WHAT IS NEEDED -> Could you restate all of the entries, word for word?

THE DATA ->

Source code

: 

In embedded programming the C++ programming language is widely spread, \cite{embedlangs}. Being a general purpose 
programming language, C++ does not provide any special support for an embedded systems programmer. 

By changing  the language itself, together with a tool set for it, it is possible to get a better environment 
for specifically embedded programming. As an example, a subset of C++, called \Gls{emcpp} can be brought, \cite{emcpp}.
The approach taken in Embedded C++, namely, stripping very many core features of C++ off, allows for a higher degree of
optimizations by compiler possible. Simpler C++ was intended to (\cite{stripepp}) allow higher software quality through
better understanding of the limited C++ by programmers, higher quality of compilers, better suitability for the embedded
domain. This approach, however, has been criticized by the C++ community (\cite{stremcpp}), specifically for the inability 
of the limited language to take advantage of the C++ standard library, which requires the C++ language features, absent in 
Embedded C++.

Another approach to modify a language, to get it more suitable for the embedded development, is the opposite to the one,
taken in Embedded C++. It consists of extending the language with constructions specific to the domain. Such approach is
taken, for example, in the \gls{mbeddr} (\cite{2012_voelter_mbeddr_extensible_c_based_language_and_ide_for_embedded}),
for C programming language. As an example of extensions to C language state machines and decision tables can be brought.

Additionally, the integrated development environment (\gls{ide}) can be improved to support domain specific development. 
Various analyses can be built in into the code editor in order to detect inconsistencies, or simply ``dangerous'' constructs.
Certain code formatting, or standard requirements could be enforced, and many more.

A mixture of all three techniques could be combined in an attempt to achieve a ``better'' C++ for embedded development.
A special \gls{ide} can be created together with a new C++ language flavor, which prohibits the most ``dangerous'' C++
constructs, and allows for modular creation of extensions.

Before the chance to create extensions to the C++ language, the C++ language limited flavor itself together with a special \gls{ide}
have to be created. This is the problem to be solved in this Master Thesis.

WRITTEN ANSWER ->
Source code

: 

In embedded programming the C++ programming language is widely spread, \cite{embedlangs}. Being a general purpose 
programming language, C++ does not provide any special support for an embedded systems programmer. 

By changing  the language itself, together with a tool set for it, it is possible to get a better environment 
for specifically embedded programming. As an example, a subset of C++, called \Gls{emcpp} can be brought, \cite{emcpp}.
The approach taken in Embedded C++, namely, stripping very many core features of C++ off, allows for a higher degree of
optimizations by compiler possible. Simpler C++ was intended to (\cite{stripepp}) allow higher software quality through
better understanding of the limited C++ by programmers, higher quality of compilers, better suitability for the embedded
domain. This approach, however, has been criticized by the C++ community (\cite{stremcpp}), specifically for the inability 
of the limited language to take advantage of the C++ standard library, which requires the C++ language features, absent in 
Embedded C++.

Another approach to modify a language, to get it more suitable for the embedded development, is the opposite to the one,
taken in Embedded C++. It consists of extending the language with constructions specific to the domain. Such approach is
taken, for example, in the \gls{mbeddr} (\cite{2012_voelter_mbeddr_extensible_c_based_language_and_ide_for_embedded}),
for C programming language. As an example of extensions to C language state machines and decision tables can be brought.

Additionally, the integrated development environment (\gls{ide}) can be improved to support domain specific development. 
Various analyses can be built in into the code editor in order to detect inconsistencies, or simply ``dangerous'' constructs.
Certain code formatting, or standard requirements could be enforced, and many more.

A mixture of all three techniques could be combined in an attempt to achieve a ``better'' C++ for embedded development.
A special \gls{ide} can be created together with a new C++ language flavor, which prohibits the most ``dangerous'' C++
constructs, and allows for modular creation of extensions.

Before the chance to create extensions to the C++ language, the C++ language limited flavor itself together with a special \gls{ide}
have to be created. This is the problem to be solved in this Master Thesis.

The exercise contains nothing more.